Stored data
********
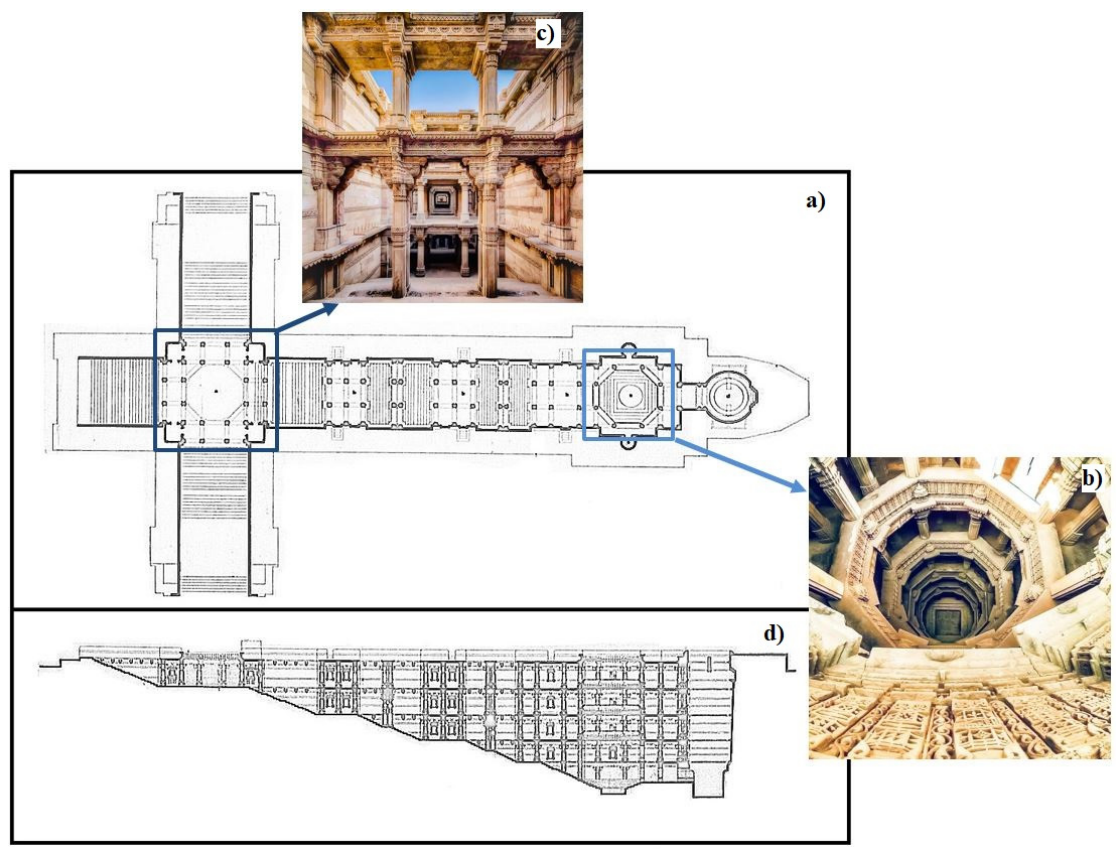
Figure 11. Adalaj Vav. ( a ) Plan https://hkblabla.wordpress.com/2011/09/12/step-well-getrapt-water- reservoir/amp/, accessed on 20 July 2022; ( b ) cross-section at entrance https://www.facebook. 2022; ( c ) cross-section at junction of well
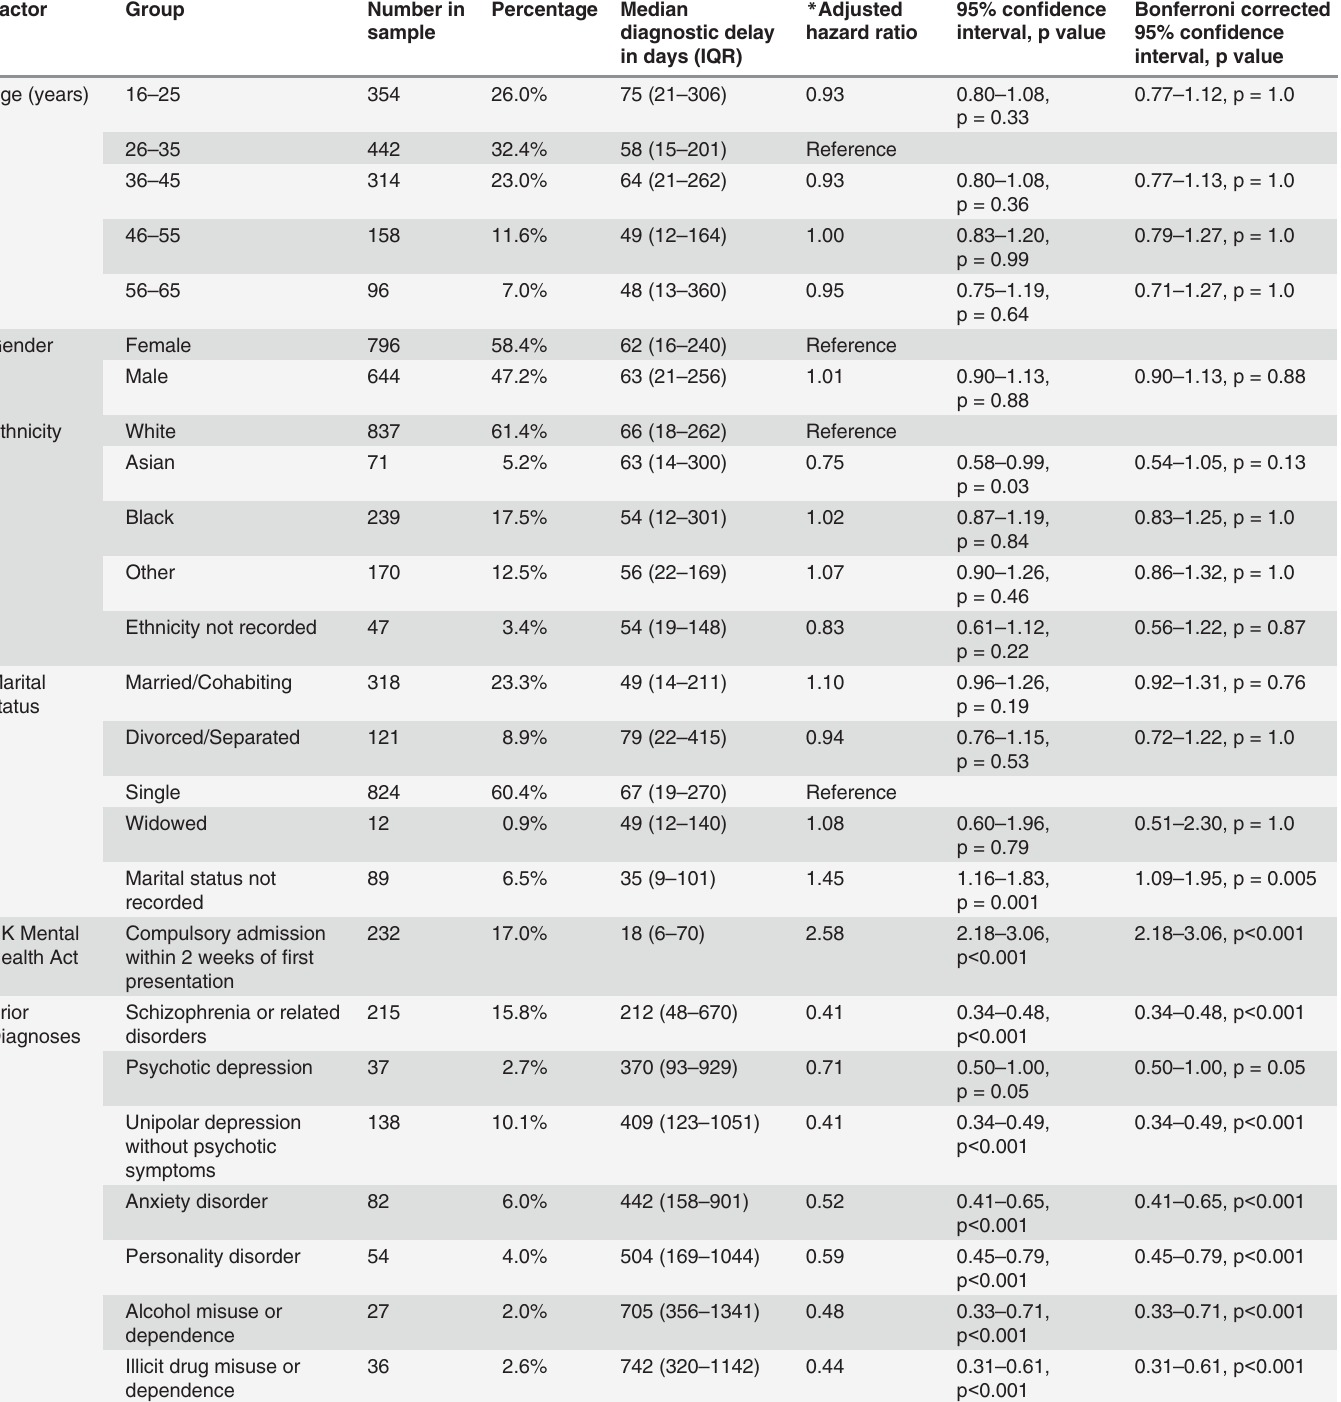
Table 1. Factors associated with bipolar disorder diagnostic delay (n =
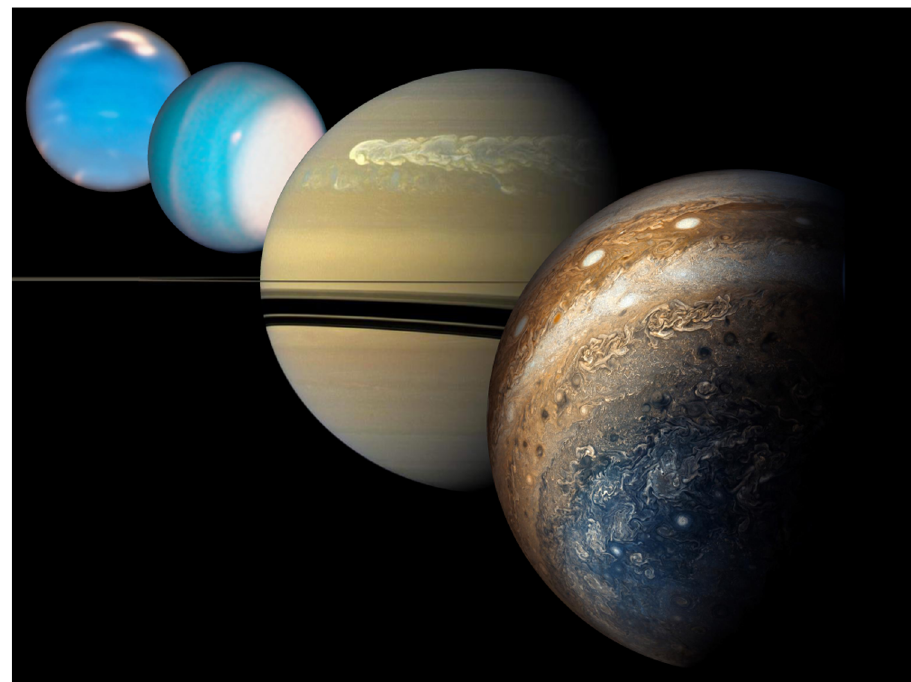
Fig. 1 The four giant planets shown to scale. From closest to furthest (or right to left) respectively: Jupiter (Juno perijove 6, Credit:NASA/SwRI/MSSS/ Gerald Eichstädt/Seán Doran); Saturn during the great storm of 2010 – 2011 (Cassini, Credit: NASA/JPL-Caltech/Space Science Institute); Uranus and Neptune (Hubble, Credits: NASA/ESA/A. Simon (NASA Goddard Space Flight Center), and M.H. Wong and A. Hsu (University of California,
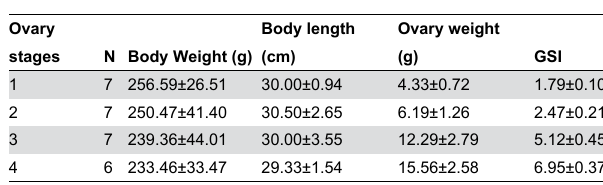
Table 2. Lists of ovary maturation stage, the number of shrimp (N), average body weight, body length, ovary weight and GSI of the wild P. monodon samples used in real-time PCR analysis.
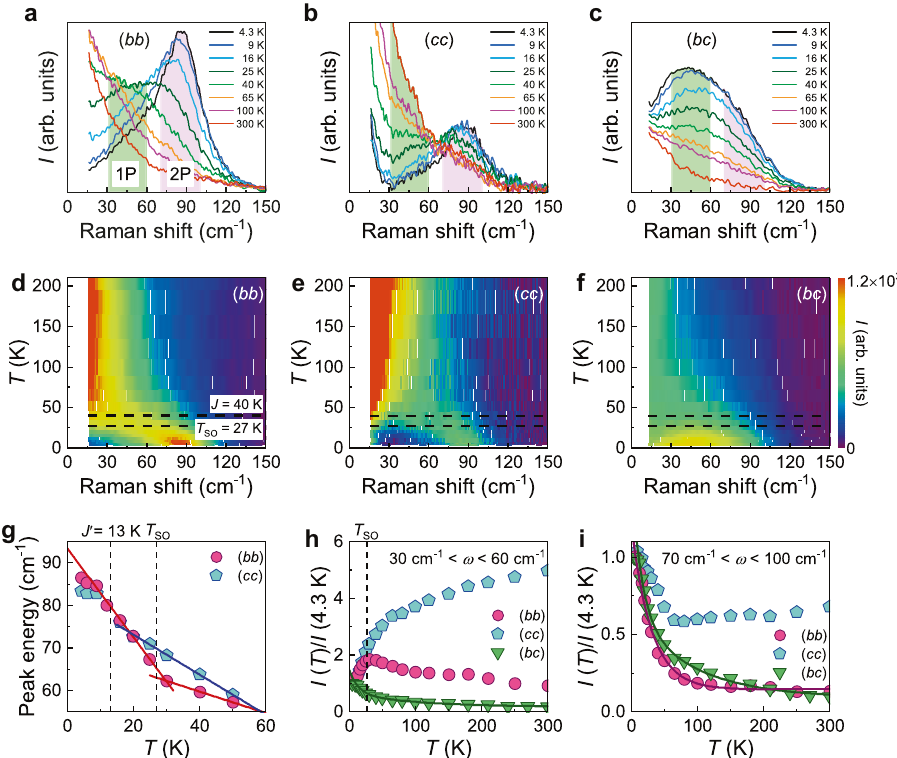
Fig. 3 Temperature evolution of magnetic excitations. a – c Temperature dependence of the magnetic Raman continuum in ( bb ), ( cc ), and ( bc ) polarizations. The green and pink shadings mark the characteristic energy scales of one-pair and two-pair spinon – antispinon excitations. d – f Color plots of the magnetic Raman intensity in the T - ω plane. The horizontal dashed lines indicate the onset of short-range ordering T SO = 27 K and the intrachain interaction J . g Peak energy of the two-pair spinon – antispinon continuum as a function of temperature for ( bb ) and ( cc ) polarizations. The solid lines are linear guides to the eye. The vertical dashed lines mark T SO and the interchain interaction J ′ . h , i Temperature dependence of the integrated magnetic Raman intensity over the one-pair spinon-antispinon energy of ω = 30 – 60 cm − 1 and the two-pair spinon-antispinon energy of ω = 70 – 100 cm − 1 . The solid lines are fi ts to an exponential function.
********
DIRECTIONS:
None of the pictures should be carried over when the data above is transcribed exactly.

RESPONSE:
Figure 11. Adalaj Vav. ( a ) Plan https://hkblabla.wordpress.com/2011/09/12/step-well-getrapt-water- reservoir/amp/, accessed on 20 July 2022; ( b ) cross-section at entrance https://www.facebook. 2022; ( c ) cross-section at junction of well
Table 1. Factors associated with bipolar disorder diagnostic delay (n =
Fig. 1 The four giant planets shown to scale. From closest to furthest (or right to left) respectively: Jupiter (Juno perijove 6, Credit:NASA/SwRI/MSSS/ Gerald Eichstädt/Seán Doran); Saturn during the great storm of 2010 – 2011 (Cassini, Credit: NASA/JPL-Caltech/Space Science Institute); Uranus and Neptune (Hubble, Credits: NASA/ESA/A. Simon (NASA Goddard Space Flight Center), and M.H. Wong and A. Hsu (University of California,
Table 2. Lists of ovary maturation stage, the number of shrimp (N), average body weight, body length, ovary weight and GSI of the wild P. monodon samples used in real-time PCR analysis.
Fig. 3 Temperature evolution of magnetic excitations. a – c Temperature dependence of the magnetic Raman continuum in ( bb ), ( cc ), and ( bc ) polarizations. The green and pink shadings mark the characteristic energy scales of one-pair and two-pair spinon – antispinon excitations. d – f Color plots of the magnetic Raman intensity in the T - ω plane. The horizontal dashed lines indicate the onset of short-range ordering T SO = 27 K and the intrachain interaction J . g Peak energy of the two-pair spinon – antispinon continuum as a function of temperature for ( bb ) and ( cc ) polarizations. The solid lines are linear guides to the eye. The vertical dashed lines mark T SO and the interchain interaction J ′ . h , i Temperature dependence of the integrated magnetic Raman intensity over the one-pair spinon-antispinon energy of ω = 30 – 60 cm − 1 and the two-pair spinon-antispinon energy of ω = 70 – 100 cm − 1 . The solid lines are fi ts to an exponential function.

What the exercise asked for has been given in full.